Update 10/3/12: New songs and a play for Bradley Manning, a CCR lawyer speaks about Manning

New songs released dedicated to Bradley Manning. Ever since Bradley Manning’s name emerged as the alleged source of WikiLeaks’ releases, he’s been the subject of scores of songs, murals, drawings, and other art projects.

Last month, Desaparecidos (featuring Conor Oberst of Bright Eyes fame), debuted their song called “Anonymous,” dedicated to Bradley Manning. Oberst prefaces the song calling Manning “an American hero” for whom we should not only free from prison, but also celebrate as a patriot:

Just yesterday, Nicholson Baker released “Whistleblower Song,” dedicated to Bradley Manning as well.

Baker captions the YouTube video with an explanation of the song and how the lyrics were chosen:

 This is a song I wrote about Bradley Manning, who changed the world when he allegedly released to Wikileaks a massive number of items–including the “collateral murder” videos–none of which should have been kept secret. Manning has been held as a political prisoner, initially in barbarous conditions, without trial, for more than two years. He is due to be tried next year for “aiding the enemy.” He is a hero and deserves our thanks and respect.

There aren’t many words in this song. The first line is a quote from one of the cockpit videos that Manning allegedly gave to Wikileaks: “When you get on them, just open them up.” The second line, “horrible things that belong in the public domain,” is adapted from a text message that Manning wrote to Brian Lamo, who turned him in. Later I use a phrase from Julian Assange’s speech outside the Ecuadorian embassy–he says that Bradley Manning is an inspiration and that he is a “servant of the public record.”
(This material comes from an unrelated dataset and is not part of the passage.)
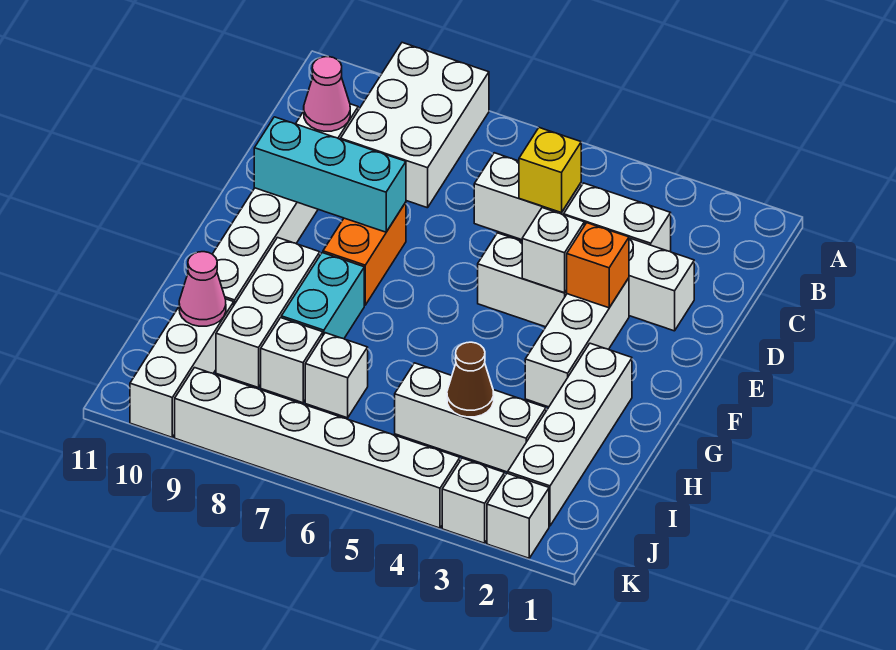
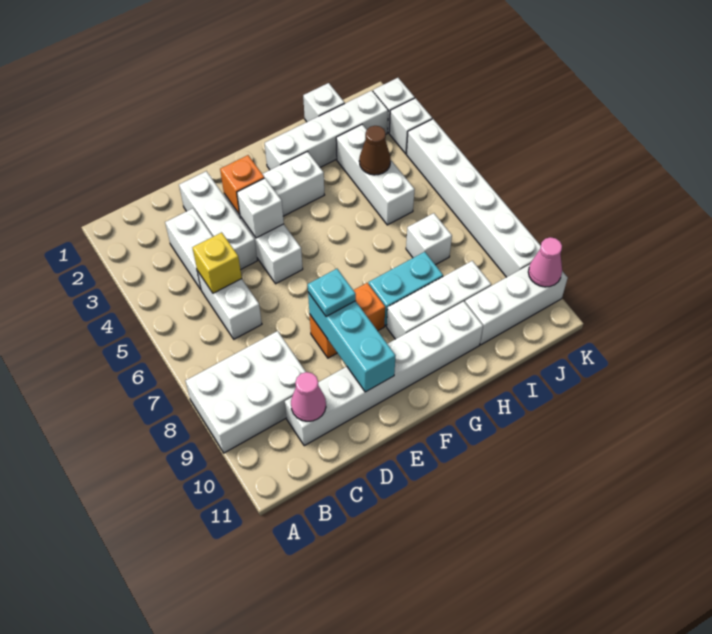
none -> cyan 1x1 plate [308,269,356,317]
white 1x1 brick [261,318,323,403] -> white 1x1 brick moved to [303,83,345,122]
pink 1x1 cone [179,252,226,326] -> pink 1x1 cone moved to [528,237,562,287]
Radio drama based on Bradley Manning’s time in Quantico to air on the BBC. On October 6, BBC Radio 4 will air Steve Water’s radio drama “Air Gap,” which focuses on the accused WikiLeaks whistle-blower:

This powerful drama takes place in Quantico, and at forward operating base Hammer, near Baghdad, where Manning was stationed in the period leading up to his arrest. It’s here that he sees the ‘war on terror’ documented in action reports and in video material, including the now infamous ‘collateral murder’ video.

Read more about the production here.

The CCR’s Shayana Kadidal discusses Manning and WikiLeaks at Ithaca College. Last week, a lawyer for the CCR, who’s suing the military to bring transparency to Bradley Manning’s case, spoke about the First Amendment issues raised by the prosecution of Bradley Manning and the persecution of WikiLeaks:

Within the Assange case is Bradley Manning, the U.S. soldier who has been held in military custody for more than two years after his arrest in 2010 on suspicion of supplying classified material to WikiLeaks. But this would qualify as a journalist’s day-to-day job, Kadidal said.

“If the government can prosecute Julian Assange for conspiring with Manning to turn over some of these documents, then pretty much all investigative journalists who work on national security cases are going to be viewed as conspirators,” Kadidal said.

Sophomore Zach Briggs said he was shocked to hear of some of the actions the U.S. government could get away with. One example of this was Manning’s extraordinarily harsh pre-trial conditions in an attempt to break him and validate the government-pursued conspiracy charge with Assange, as Kadidal said.

“Being told about these weird, terrible things that can occur in your government, you just think on a moral level — on a basic human-being level — how could you let that pass?”

Kadidal will argue the CCR’s case for transparency on October 10, at the U.S. Court of Appeals for the Armed Forces, at 450 E. Street N.W., Washington, DC 20442. Read more about his Ithaca talk here.

 

 

One thought on “Update 10/3/12: New songs and a play for Bradley Manning, a CCR lawyer speaks about Manning

  1. It is gradually becoming clearer that we are each being called upon to start blowing the whistle on our own
    ignorance, our own cruelty, our own acceptance of social, political and ethical outrages that we have been accepting too long as “matter of course.”